If I want good Halloween TV, though, I generally go to animated comedies. Crafting elaborate costumes and turning characters into ghoulish versions of themselves can be done so fluently in animation and with such minimal effort compared to live action that they’re free to explore Halloween in whatever way they wish. For The Simpsons this has meant annually becoming a contemporary equivalent of Rod Serling’s Night Gallery with their Halloween episodes portmanteaus of horror, fantasy and science-fiction stories which play into the well-worn conventions of spooky storytelling and with the naturalist style of the programme. These seasonal specials serve to enrich the programme conceptually by placing its characters and settings an alternative universe with infinite story and scenario possibilities.

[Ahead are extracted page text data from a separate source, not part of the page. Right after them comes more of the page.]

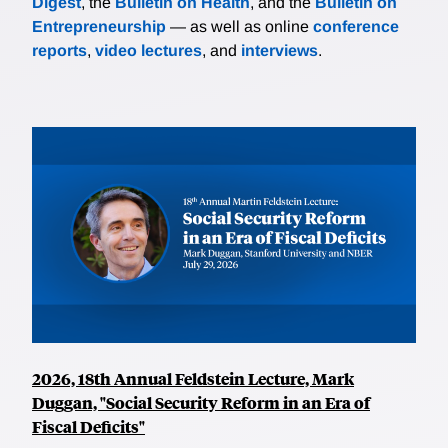
Digest
, the
Bulletin on Health
, and the
Bulletin on
Entrepreneurship
— as well as online
conference
reports
,
video lectures
, and
interviews
.
2026, 18th Annual Feldstein Lecture, Mark
Duggan, "Social Security Reform in an Era of
Fiscal Deficits"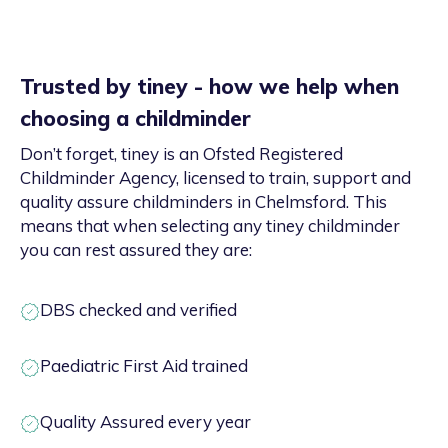
Trusted by tiney - how we help when
choosing a childminder
Don’t forget, tiney is an Ofsted Registered
Childminder Agency, licensed to train, support and
quality assure childminders in Chelmsford. This
means that when selecting any tiney childminder
you can rest assured they are:
DBS checked and verified
Paediatric First Aid trained
Quality Assured every year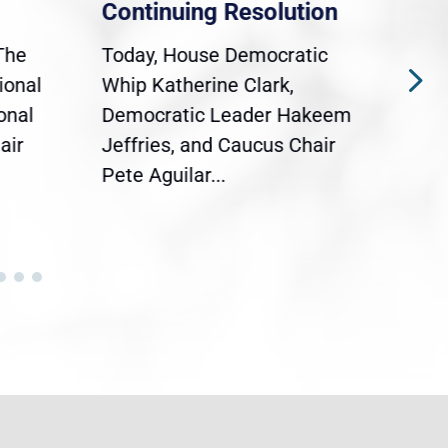
Continuing Resolution
Hol
The
Today, House Democratic
WAS
ional
Whip Katherine Clark,
Demo
onal
Democratic Leader Hakeem
Clar
air
Jeffries, and Caucus Chair
Sylv
Pete Aguilar...
Cong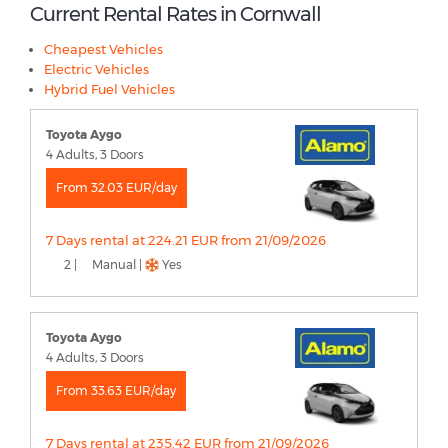
Current Rental Rates in Cornwall
Cheapest Vehicles
Electric Vehicles
Hybrid Fuel Vehicles
Toyota Aygo
4 Adults, 3 Doors
From 32.03 EUR/day
7 Days rental at 224.21 EUR from 21/09/2026
2 |
Manual |
Yes
Toyota Aygo
4 Adults, 3 Doors
From 33.63 EUR/day
7 Days rental at 235.42 EUR from 21/09/2026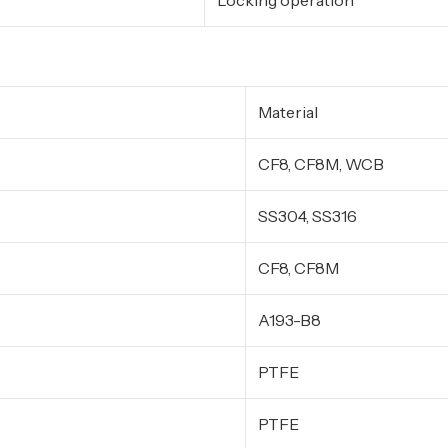
Locking operation
Material
CF8, CF8M, WCB
SS304, SS316
CF8, CF8M
A193-B8
PTFE
PTFE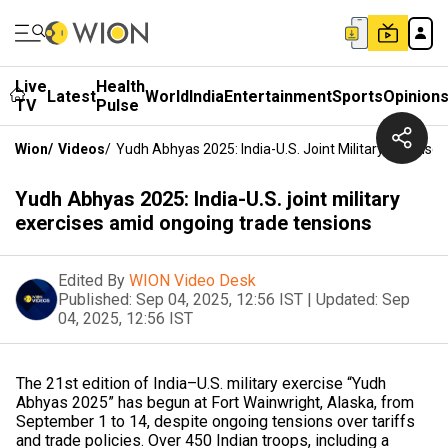
Live
Health
Latest
World
India
Entertainment
Sports
Opinion
TV
Pulse
Wion
/
Videos
/
Yudh Abhyas 2025: India-U.S. Joint Military Exercis
Yudh Abhyas 2025: India-U.S. joint military
exercises amid ongoing trade tensions
Edited By
WION Video Desk
Published:
Sep 04, 2025, 12:56 IST
|
Updated:
Sep
04, 2025, 12:56 IST
The 21st edition of India–U.S. military exercise “Yudh
Abhyas 2025” has begun at Fort Wainwright, Alaska, from
September 1 to 14, despite ongoing tensions over tariffs
and trade policies. Over 450 Indian troops, including a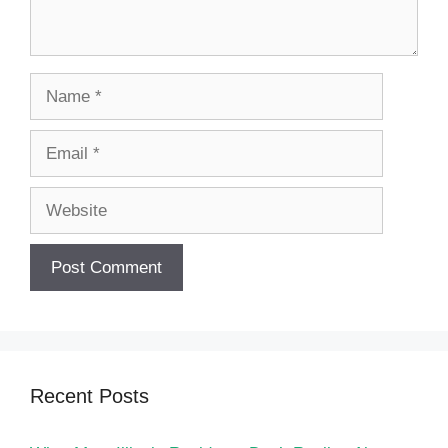
Name
Email
Website
Recent Posts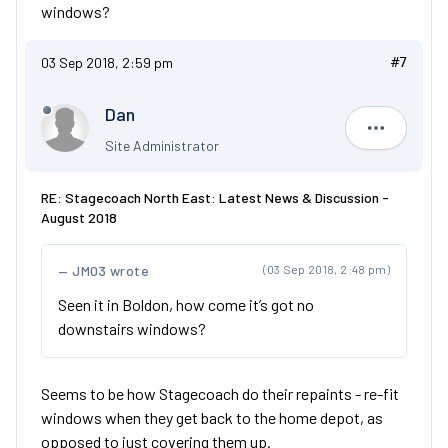
windows?
03 Sep 2018, 2:59 pm
#7
Dan
Dan
Site Administrator
RE: Stagecoach North East: Latest News & Discussion -
August 2018
JM03 wrote
(03 Sep 2018, 2:48 pm)
Seen it in Boldon, how come it’s got no
downstairs windows?
Seems to be how Stagecoach do their repaints - re-fit
windows when they get back to the home depot, as
opposed to just covering them up.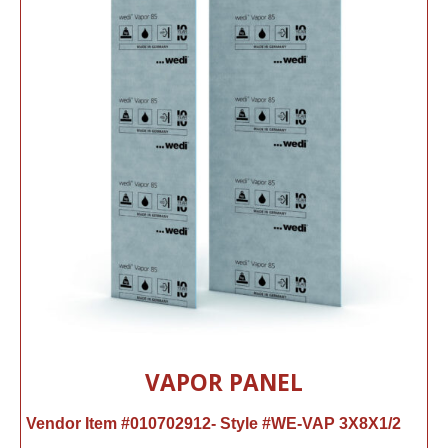
VAPOR PANEL
Vendor Item #010702912- Style #WE-VAP 3X8X1/2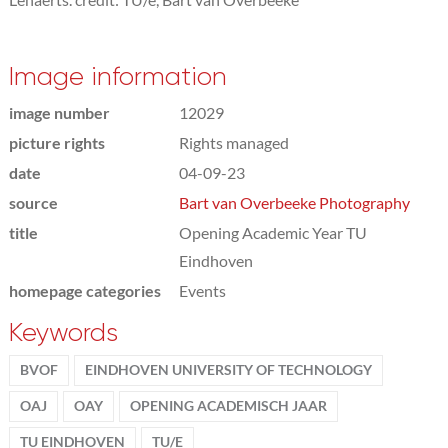
Image information
image number
12029
picture rights
Rights managed
date
04-09-23
source
Bart van Overbeeke Photography
title
Opening Academic Year TU
Eindhoven
homepage categories
Events
Keywords
BVOF
EINDHOVEN UNIVERSITY OF TECHNOLOGY
OAJ
OAY
OPENING ACADEMISCH JAAR
TU EINDHOVEN
TU/E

The producers of The Simpsons take this responsibility so seriously that over the years they’ve produced some of the most powerful, intricate and intelligent fantasy TV the US has ever seen. Mike Judge’s Chekhovian sitcom King of the Hill has also had some of its finest moments during Halloween. One particularly memorable special called appropriately ‘Hilloween’ concerns the cancellation of Halloween celebrations in the Texas small town of Arlen after pressure on local government from a conservative Christian fundamentalist. The episode was about the evangelistic brainwashing of locals and the resistance that takes back the holiday irregardless of its satanic imagery, because it makes being a kid fun. Fun is also had at the expense of the creationist movement, with a didactic anti-evolution spin on the haunted house. Addressing the religious boycotting of Halloween in devout parts of the American South, the series put an original spin on the concept, and made it relevant to the people and places the show is interested in. I guess what I’m saying is the Halloween special has to be special, not just themed.